For five years United Progressive Alliance (UPA-2) has followed a policy of aggressively hounding legitimate businesses through what senior counsel, Arvind P Datar, calls an "unpredictable, unfair and arbitrary tax system." This too is contributing to slow economic growth
At a time when India needs it the most, foreign direct investment (FDI) has almost dried up and portfolio investors, who have contributed the biggest chunk of our foreign exchange reserves, are staying put only because a pullout would mean booking crippling losses. But, this is a self-created situation.
For instance, for nearly five years, the United Progressive Alliance (UPA-2) has followed a policy of aggressively hounding legitimate businesses through what senior counsel, Arvind P Datar, calls an “unpredictable, unfair and arbitrary tax system. And, since public discussion about the government’s actions is easily controlled and dictated by official leaks, it ensures that business houses are demonised as cheaters and tax-evaders.
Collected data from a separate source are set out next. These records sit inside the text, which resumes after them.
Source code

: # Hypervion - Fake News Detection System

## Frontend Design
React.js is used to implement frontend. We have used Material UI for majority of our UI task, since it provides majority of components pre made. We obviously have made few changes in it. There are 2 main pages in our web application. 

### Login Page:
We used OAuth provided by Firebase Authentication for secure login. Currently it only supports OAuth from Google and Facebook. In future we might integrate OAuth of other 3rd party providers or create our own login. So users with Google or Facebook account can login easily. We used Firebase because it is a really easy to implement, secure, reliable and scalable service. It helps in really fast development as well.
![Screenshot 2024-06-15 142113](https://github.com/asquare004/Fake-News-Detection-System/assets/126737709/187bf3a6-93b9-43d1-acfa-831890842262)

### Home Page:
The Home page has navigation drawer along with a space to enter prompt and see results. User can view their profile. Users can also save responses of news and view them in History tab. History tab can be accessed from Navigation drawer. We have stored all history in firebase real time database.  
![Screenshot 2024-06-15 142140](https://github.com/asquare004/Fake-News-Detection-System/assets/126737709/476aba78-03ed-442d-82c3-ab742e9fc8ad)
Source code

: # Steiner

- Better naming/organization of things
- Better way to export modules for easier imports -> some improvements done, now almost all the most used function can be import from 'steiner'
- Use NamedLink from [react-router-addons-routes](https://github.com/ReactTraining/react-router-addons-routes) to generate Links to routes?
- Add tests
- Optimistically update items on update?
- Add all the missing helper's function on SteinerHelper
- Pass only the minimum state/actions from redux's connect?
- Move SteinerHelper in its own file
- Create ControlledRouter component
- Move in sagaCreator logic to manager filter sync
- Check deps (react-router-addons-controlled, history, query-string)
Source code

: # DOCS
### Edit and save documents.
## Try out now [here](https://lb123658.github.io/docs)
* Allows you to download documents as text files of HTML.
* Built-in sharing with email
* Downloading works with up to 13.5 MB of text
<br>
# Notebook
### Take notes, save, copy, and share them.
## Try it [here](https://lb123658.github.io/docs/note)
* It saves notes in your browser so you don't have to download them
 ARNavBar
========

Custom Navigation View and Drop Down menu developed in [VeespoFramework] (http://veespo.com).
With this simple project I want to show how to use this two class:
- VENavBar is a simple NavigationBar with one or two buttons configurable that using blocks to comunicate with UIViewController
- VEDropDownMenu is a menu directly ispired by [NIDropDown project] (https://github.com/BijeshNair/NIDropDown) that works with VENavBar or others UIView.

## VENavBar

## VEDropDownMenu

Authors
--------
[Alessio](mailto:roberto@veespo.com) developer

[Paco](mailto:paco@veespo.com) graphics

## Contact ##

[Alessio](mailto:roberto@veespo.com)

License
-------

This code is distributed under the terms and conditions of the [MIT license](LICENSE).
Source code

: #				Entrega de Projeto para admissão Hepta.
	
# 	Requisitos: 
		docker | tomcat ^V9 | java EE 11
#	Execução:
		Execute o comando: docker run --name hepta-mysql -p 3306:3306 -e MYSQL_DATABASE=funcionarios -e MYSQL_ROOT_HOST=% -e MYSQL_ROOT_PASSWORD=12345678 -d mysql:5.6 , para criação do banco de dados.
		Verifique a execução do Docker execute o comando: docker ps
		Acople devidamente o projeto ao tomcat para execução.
This is a time-honoured strategy of the Congress since independence, when it took a socialistic and an anti-business stance, bringing with it licences, shortages and mounting corruption.
Today, each of the biggest corporate houses, including icons of good governance of the information technology (IT) sector, is fighting hundreds of slow, expensive and, often, unfair disputes raised by income-tax, excise, octroi, sales tax and customs in various jurisdictions across the country. Neither the government, nor courts/tribunals or lawyers is interested in bunching these cases to offer clarity and end harassment. It is far worse when it comes to environment and pollution related issues. Officials, backed by powerful politicians, brazenly tell the industry that a bribe is non-negotiable—whether you want to install adequate anti-pollution equipment or save money is your choice. This is a double whammy for those who want to play by the rules. Strangely, although we have powerful and well-funded NGOs in this sector, the corruption issue never makes media headlines. As Mr Datar writes, in The Economic Times, “would he (finance minister), as a CEO, invest in a country where the tax liabilities are as uncertain as they are excessive? Would he invest in a country where virtually every favourable decision of an independent judiciary is promptly overturned with retrospective effect? Would he invest in a country where the tax administration repeatedly attacks large multinationals and the organised industry but turns a Nelson’s eye to large-scale tax evasion by those who are either politically influential or who can ‘settle’ their cases?”
While large industry survives this harassment, small business are realising that there is no sense of achievement left in entrepreneurship. Doing business is India is dirty, taxing and self-defeating—and that is the worst that can happen to a country’s economy.